For a DataStream we can read from Cassandra by defining a ScalaPreparedStatement and using the asSource extension method:

import net.nmoncho.helenus._
import net.nmoncho.helenus.api.RowMapper
import net.nmoncho.helenus.api.cql.Adapter
import net.nmoncho.helenus.flink._
import net.nmoncho.helenus.flink.source.CassandraSource
import net.nmoncho.helenus.flink.typeinfo.TypeInformationDerivation._

case class Person(id: Int, name: String, city: String)

// Generic Derivation cannot be used :(
// implicit val rowMapper: RowMapper[Person] = RowMapper[Person] // this won't work

implicit val rowMapper: RowMapper[Person] = new RowMapper[Person] {
  override def apply(row: Row): Person = Person(
    row.getCol[Int]("id"),
    row.getCol[String]("name"),
    row.getCol[String]("city")
  )
}

implicit val personTypeInfo: TypeInformation[Person] = Pojo[Person]

val peopleQuery = (session: CqlSession) =>
  "SELECT * FROM flink_people".toCQL(session).prepareUnit.as[Person].apply()

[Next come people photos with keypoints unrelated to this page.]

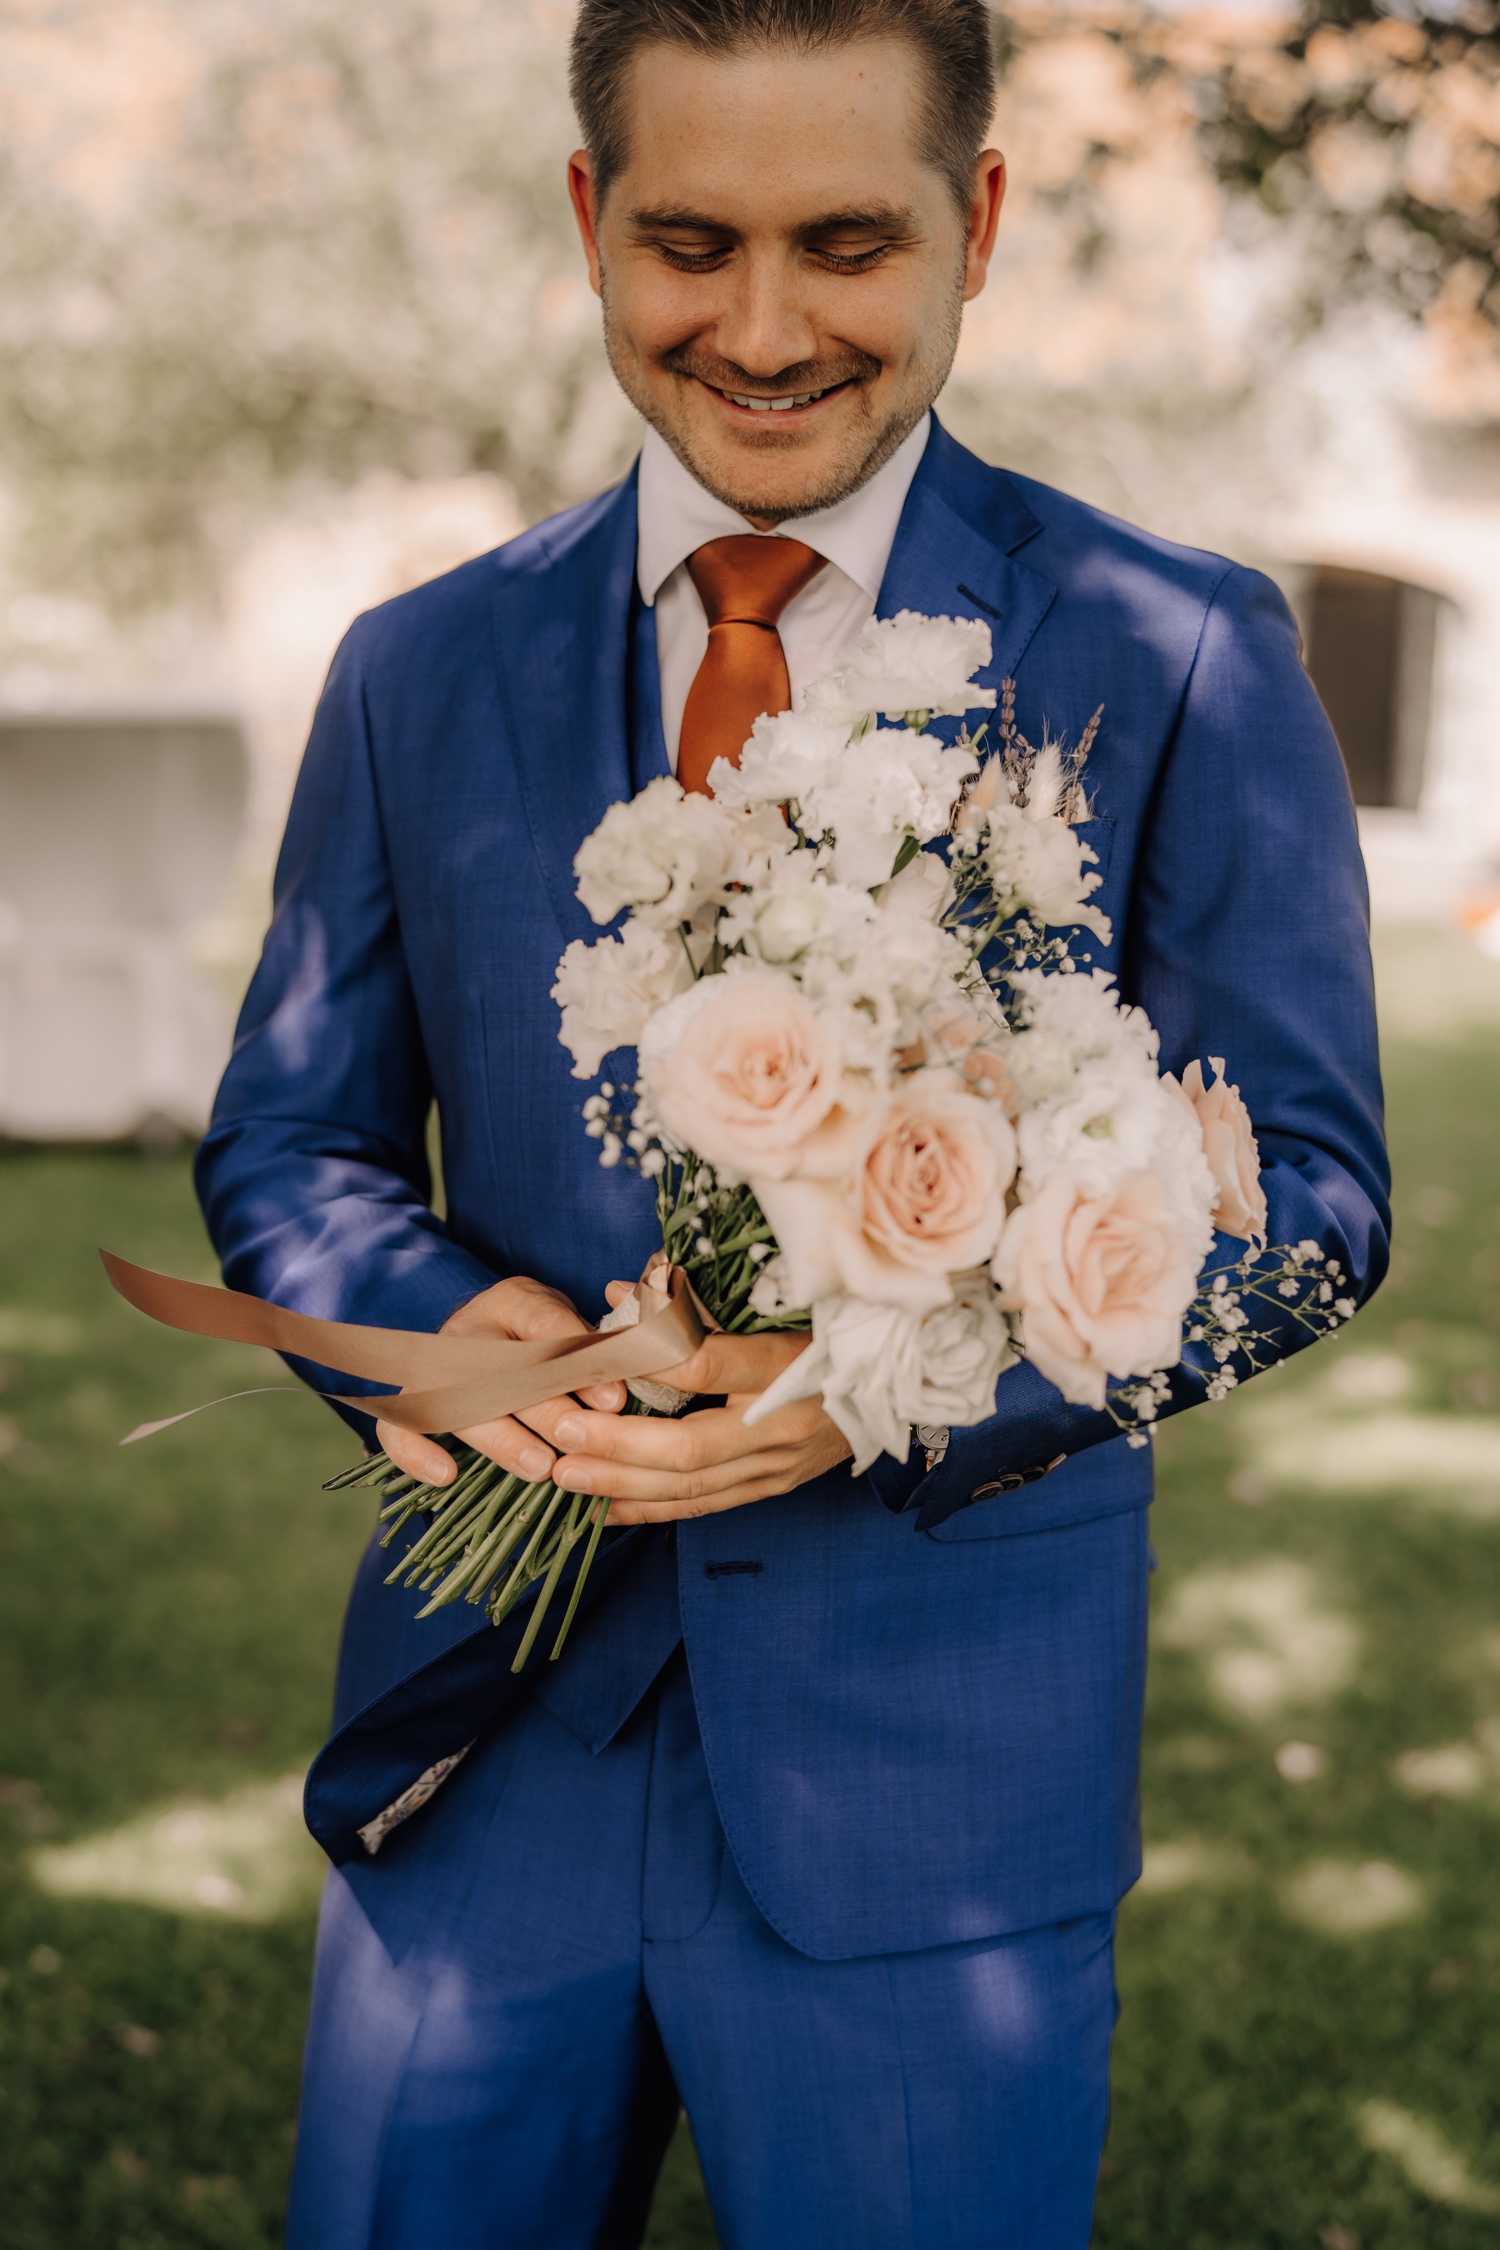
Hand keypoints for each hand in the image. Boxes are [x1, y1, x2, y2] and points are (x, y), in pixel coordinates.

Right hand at [375, 1276, 626, 1488]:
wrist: (484, 1334)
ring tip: (540, 1468)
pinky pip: (399, 1428)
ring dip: (500, 1438)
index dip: (577, 1361)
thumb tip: (626, 1394)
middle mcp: (468, 1329)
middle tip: (576, 1439)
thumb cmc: (542, 1338)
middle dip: (544, 1408)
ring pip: (459, 1402)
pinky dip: (416, 1454)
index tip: (614, 1400)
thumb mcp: (571, 1326)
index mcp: (513, 1301)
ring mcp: (433, 1365)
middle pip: (501, 1369)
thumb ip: (594, 1351)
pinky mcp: (410, 1401)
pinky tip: (446, 1477)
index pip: (544, 1323)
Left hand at [548, 1282, 851, 1524]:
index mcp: (787, 1365)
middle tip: (562, 1436)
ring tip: (566, 1476)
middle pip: (687, 1446)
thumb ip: (696, 1304)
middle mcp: (781, 1424)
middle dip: (615, 1446)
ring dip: (621, 1484)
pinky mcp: (772, 1488)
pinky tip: (605, 1509)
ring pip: (689, 1486)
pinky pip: (702, 1506)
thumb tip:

val streamEnv = StreamExecutionEnvironment.getExecutionEnvironment
  .setParallelism(2)

val dataStream: DataStream[Person] = streamEnv.fromSource(
  peopleQuery.asSource(
    CassandraSource
      .Config()
  ),
  WatermarkStrategy.noWatermarks(),
  "Cassandra Source"
)

For a DataSet we can write to Cassandra defining a ScalaPreparedStatement and using the asInputFormat extension method:

val execEnv = ExecutionEnvironment.getExecutionEnvironment

execEnv.setParallelism(2)

val dataSource: DataSource[Person] = execEnv.createDataSource(
  peopleQuery.asInputFormat(
    CassandraSource
      .Config()
  )
)

On `RowMapper`s definition

Due to some serialization issue, we need to define RowMappers manually, like:

This may change in future releases once we understand where the problem is coming from and how can it be solved.

Writing to Cassandra

For a DataStream we can write to Cassandra by defining a ScalaPreparedStatement and using the addCassandraSink extension method on the DataStream:

import net.nmoncho.helenus.flink.sink.CassandraSink
import org.apache.flink.api.common.functions.MapFunction

implicit val personAdapter: Adapter[Person, (Int, String, String)] = new Adapter[Person, (Int, String, String)] with Serializable {
  def apply(p: Person): (Int, String, String) =
    (p.id, p.name, p.city)
}

val inputDataStream: DataStream[Person] = streamEnv.fromElements(
  Person(1, "John", "Rome"),
  Person(2, "Ralph", "New York"),
  Person(3, "Tim", "London")
)

val result: DataStream[(Int, String, String)] =
  inputDataStream.map(new MapFunction[Person, (Int, String, String)] {
    override def map(p: Person): (Int, String, String) =
      (p.id, p.name, p.city)
  })

result
  .addCassandraSink(
    "INSERT INTO flink_people(id, name, city) VALUES (?, ?, ?)"
      .toCQL(_)
      .prepare[Int, String, String],
    CassandraSink.Config()
  )

For a DataSet we can write to Cassandra defining a ScalaPreparedStatement and using the addCassandraOutput extension method on the DataSet:

import net.nmoncho.helenus.flink.sink.CassandraSink

val inputDataSet: DataSet[Person] = execEnv.fromElements(
  Person(1, "John", "Rome"),
  Person(2, "Ralph", "New York"),
  Person(3, "Tim", "London")
)

inputDataSet
  .addCassandraOutput(
    "INSERT INTO flink_people(id, name, city) VALUES (?, ?, ?)"
      .toCQL(_)
      .prepare[Int, String, String]
      .from[Person],
    CassandraSink.Config()
  )

Both extension method, addCassandraSink and addCassandraOutput, expect a function of the type CqlSession => ScalaPreparedStatement[T, Out], where Out is ignored.